Exercise instructions ->
Every line below is to be set down again exactly; any image stays out.

Given records ->

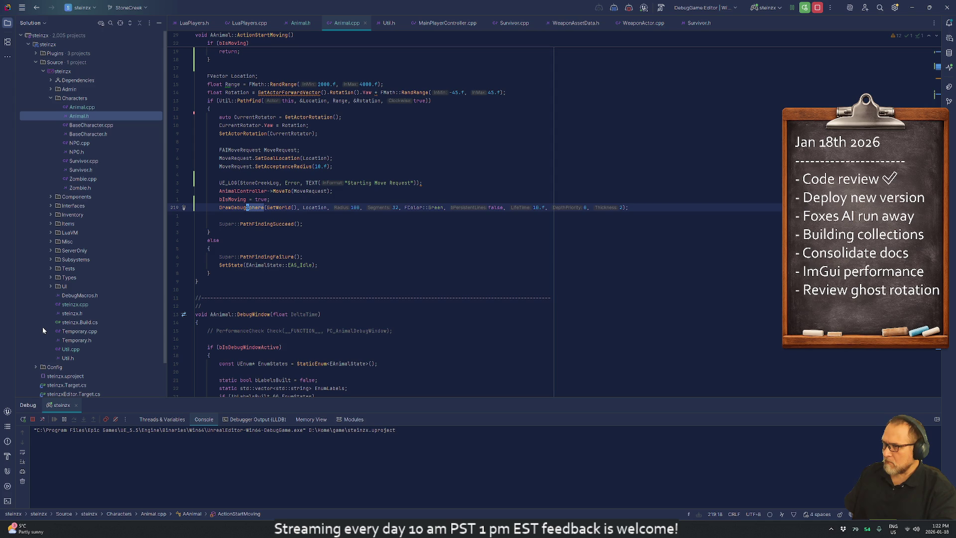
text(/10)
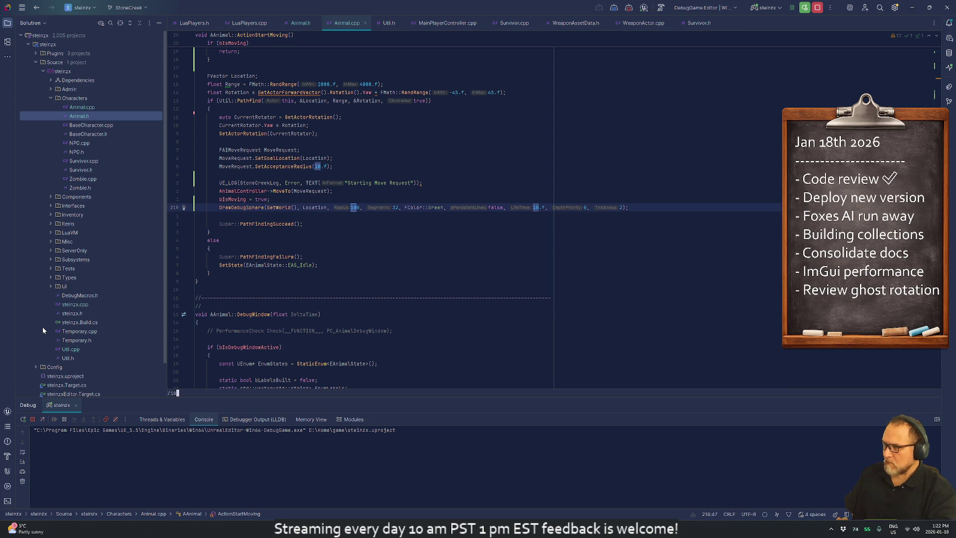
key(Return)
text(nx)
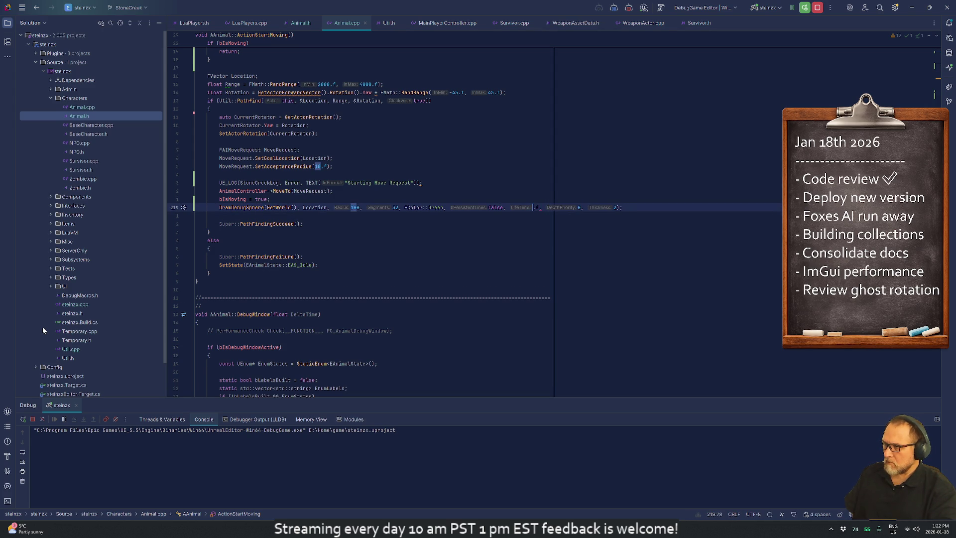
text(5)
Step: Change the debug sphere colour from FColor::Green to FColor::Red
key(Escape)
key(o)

Task output ->
text(/10)
key(Return)
text(nx)
text(5)
Step: Change the debug sphere colour from FColor::Green to FColor::Red
key(Escape)
key(o)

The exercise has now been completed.